Write the next part of the article below about the song "A Deeper Love," starting right after its last sentence.

START Page text

Single by Clivillés & Cole
- Released: 1991
- Genre: Dance
- Length: 5:36
- Label: Columbia
- Songwriters: Robert Clivillés; David Cole;
- Producers: Robert Clivillés; David Cole;

Music video
- "A Deeper Love" on YouTube

= A Deeper Love =

1991 single by Clivillés & Cole

"A Deeper Love" is a song written by American producers Robert Clivillés and David Cole, and performed by them as Clivillés & Cole featuring vocals by Deborah Cooper. Released by Columbia Records in 1991, the song was the duo's fifth number-one on the US Billboard Hot Dance Club Play chart. On other US charts, "A Deeper Love" peaked at number 83 on the soul singles chart and number 44 on the pop chart. Overseas, especially in Europe the single charted higher, going to number 15 in the UK and number eight on the Dutch Top 40.

Originally, Clivilles & Cole released an LP-single A-side that had their version of U2's "Pride (In the Name of Love)", featuring Deborah Cooper and Paul Pesco, which peaked at number six on the US dance chart as well as peaking at number 54 on the Billboard Hot 100.

END Page text
START Data segment

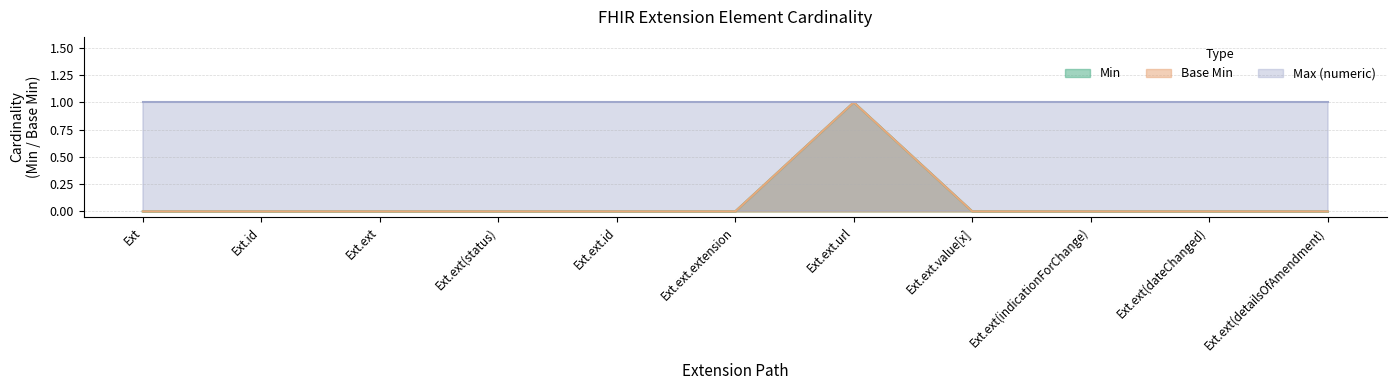

The value of Min at Ext.id is 0. True or false?

False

END Data segment

> [Answer to this problem]:
==Critical reception==
Clark and DeVaney from Cash Box wrote, "This single is your basic "house, club-styled" cut that will easily find its way into the club scene after the buzz starts. The 'Radio Edit Remix' has a lot more sounds in it, and would be preferred for radio play." Pan-European magazine Music & Media commented, that here, C&C Music Factory "do what the Pet Shop Boys ('Where the Streets Have No Name') did before them—adapt a song of world's leading rock band U2 and take it to the dance floor. The gospel-framed arrangement makes their version particularly interesting." Andy Beevers from Music Week said that "just when 'Pride' has dropped from the charts, its B-side (which was the track most DJs were playing anyway) re-appears as a single in its own right. The brand new 12 minute long Deeper Feeling remix, executed by C&C themselves. is even more anthemic than the original and is strong enough to take the song back into the Top 40. Well, it worked for 'Black and White'." Jonathan Bernstein from Spin wrote, "Criminally, Clivilles & Cole's epic 'A Deeper Love' saw little chart action. No other record this year delivered as phenomenally in terms of dynamic performance. In this instance, the public failed."

In 2004, Slant Magazine ranked the song number five in their list of "The 100 Greatest Dance Songs of All Time". In 2020, the magazine ranked it number 16 in their list of "The 100 Best Dance Songs of All Time".

==Music video==
The music video for these songs was actually one long featurette, beginning with "Deeper Love" and then continuing into "Pride (In The Name Of Love)" halfway through the video. The video was labelled "Pride (A Deeper Love)".

==Track listing==

CD single, Australia (1991)
| No. | Title | Length |
|---|---|---|
| 1. | "A Deeper Love" (Radio Version) |  |
| 2. | "A Deeper Love" (Radio Edit Remix) |  |
| 3. | "A Deeper Love" (Ballad Radio Edit) |  |

CD single, UK & Europe (1992)
| No. | Title | Length |
|---|---|---|
| 1. | "A Deeper Love" (Radio Version) | 4:21 |
| 2. | "A Deeper Love" (A Deeper Feeling Mix) | 12:05 |
| 3. | "A Deeper Love" (Underground Club Mix / Let's Go Chanting - Continuous Play) | 12:20 |
| 4. | "A Deeper Love" (Ballad Radio Edit) | 4:36 |

==Charts==

===Weekly charts===

Weekly chart performance for "A Deeper Love"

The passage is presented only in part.